== Exercise tasks ==
**1.** Answer these from the plane equation solution:
(a) What normal vector does the cross product produce?
(b) Which point is used as \( (x_0, y_0, z_0) \) in the point-normal form?
(c) What final equation of the plane does the solution give?
**2.** In the plane equation solution, why is the cross product of \( \langle 2,0,3\rangle \) and \( \langle 0,3,1\rangle \) computed first?

== Document segment ==

= Beginning of Section =

Find the equation of the plane that is parallel to the vectors \( \langle 2,0,3\rangle \) and \( \langle 0,3,1\rangle \), passing through the point \( (2,0,-3) \). The equation of the plane is (Type an equation using \( x, y \), and \( z \) as the variables.)

To find the equation of the plane, we first need to determine the normal vector to the plane. This can be obtained by taking the cross product of the two given vectors \( \langle 2,0,3\rangle \) and \( \langle 0,3,1\rangle \). Calculating the cross product: \[ \mathbf{n} = \langle 2,0,3\rangle \times \langle 0,3,1\rangle = \begin{vmatrix} \mathbf{i} & \mathbf{j} & \mathbf{k} \\ 2 & 0 & 3 \\ 0 & 3 & 1 \end{vmatrix} \] The determinant expands to: \[ \mathbf{n} = \mathbf{i}(0 \cdot 1 - 3 \cdot 3) - \mathbf{j}(2 \cdot 1 - 0 \cdot 3) + \mathbf{k}(2 \cdot 3 - 0 \cdot 0) \] \[ = \mathbf{i}(0 - 9) - \mathbf{j}(2 - 0) + \mathbf{k}(6 - 0) \] \[ = -9\mathbf{i} - 2\mathbf{j} + 6\mathbf{k} \] Thus, the normal vector is \( \langle -9, -2, 6 \rangle \). Using the point-normal form of the plane's equation, \( n_1(x - x_0) + n_2(y - y_0) + n_3(z - z_0) = 0 \), where \( n_1, n_2, n_3 \) are the components of the normal vector and \( (x_0, y_0, z_0) \) is the given point \( (2,0,-3) \): Substituting in the values, we have: \(-9(x - 2) - 2(y - 0) + 6(z + 3) = 0\) Distributing terms gives: \(-9x + 18 - 2y + 6z + 18 = 0\) Combining like terms results in: \(-9x - 2y + 6z + 36 = 0\) Rearranging this leads us to the final equation of the plane: \[ 9x + 2y - 6z = 36 \]

= End of Section =

== Data ==

= Beginning of Section =

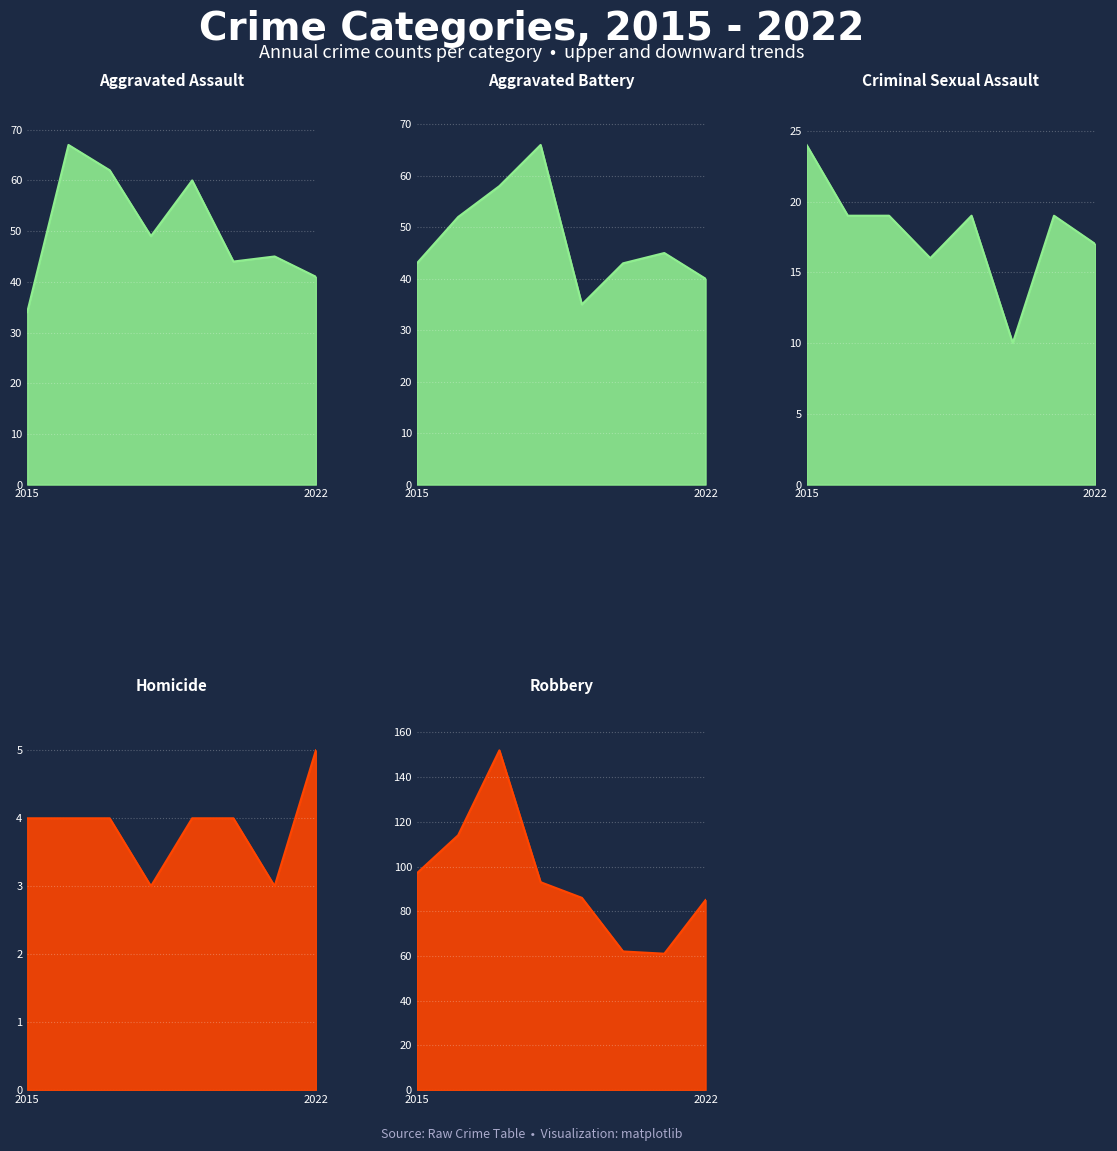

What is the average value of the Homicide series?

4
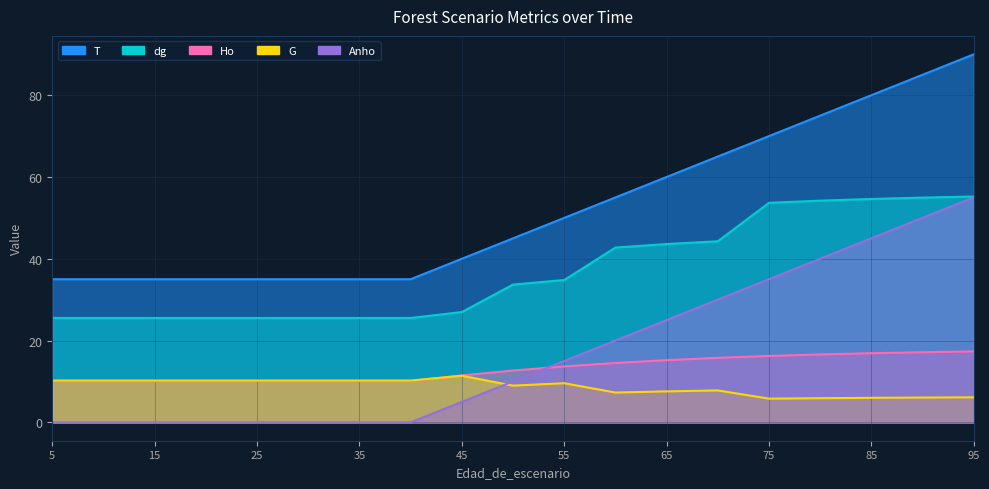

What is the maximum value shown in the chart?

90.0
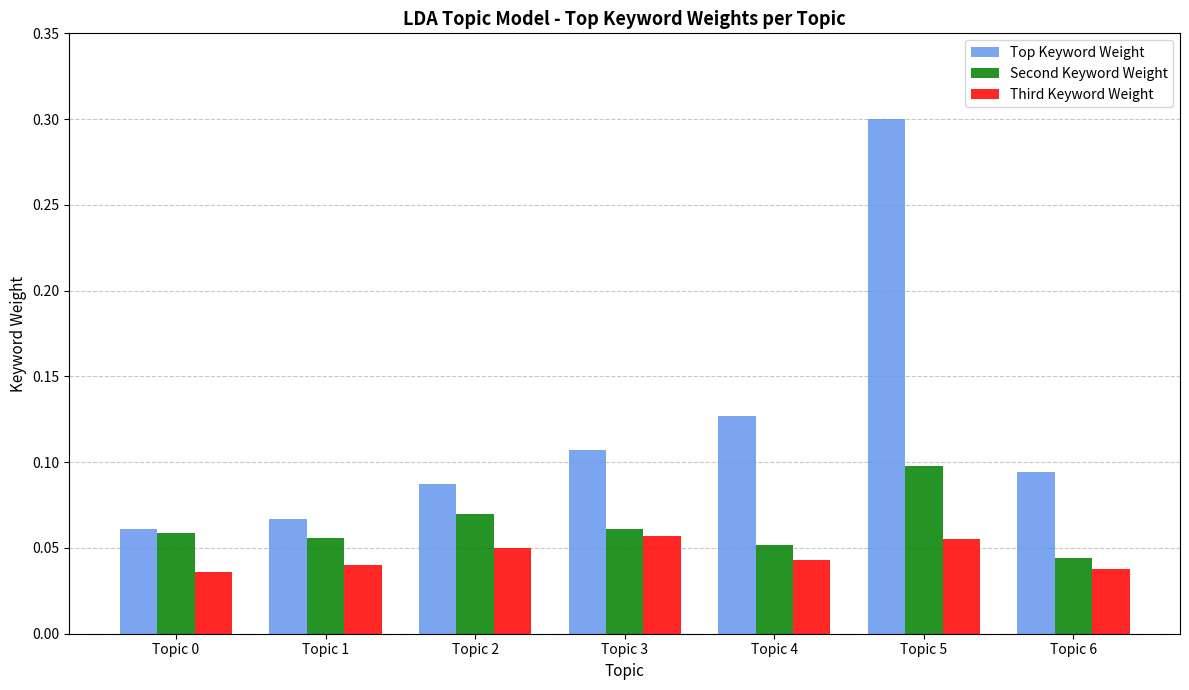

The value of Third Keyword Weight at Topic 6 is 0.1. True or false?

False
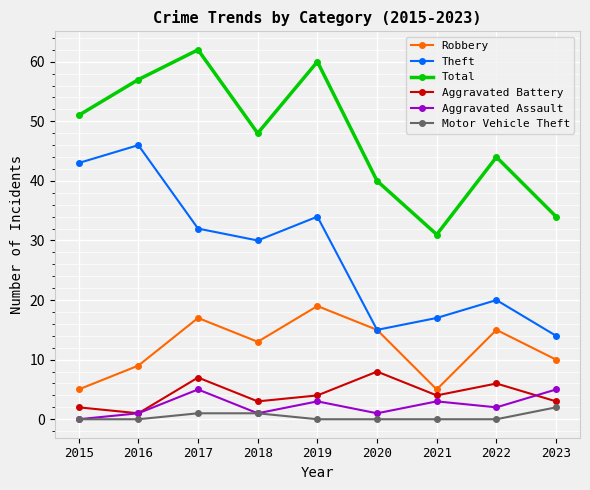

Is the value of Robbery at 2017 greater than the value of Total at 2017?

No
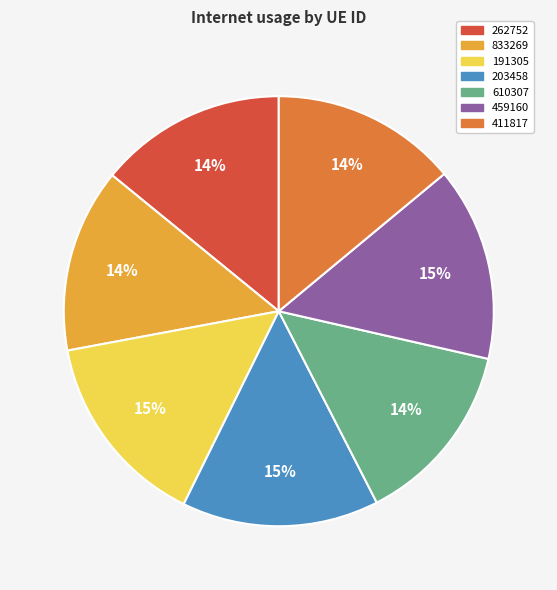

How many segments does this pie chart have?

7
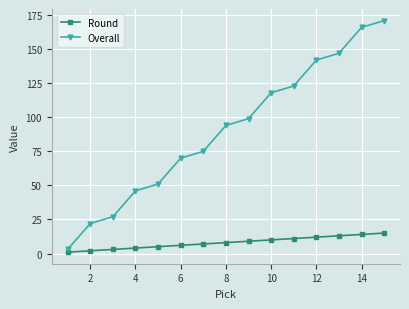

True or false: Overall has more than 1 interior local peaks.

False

= End of Section =

== Solutions in order ==
**1.**
(a) \( \langle -9, -2, 6 \rangle \)
(b) \( (2,0,-3) \)
(c) \( 9x + 2y - 6z = 36 \)

**2.** The point-normal form of a plane's equation requires the components of the normal vector. The cross product of the two given vectors yields that normal vector, \( \langle -9, -2, 6 \rangle \), which is then substituted into the form along with the point \( (2,0,-3) \).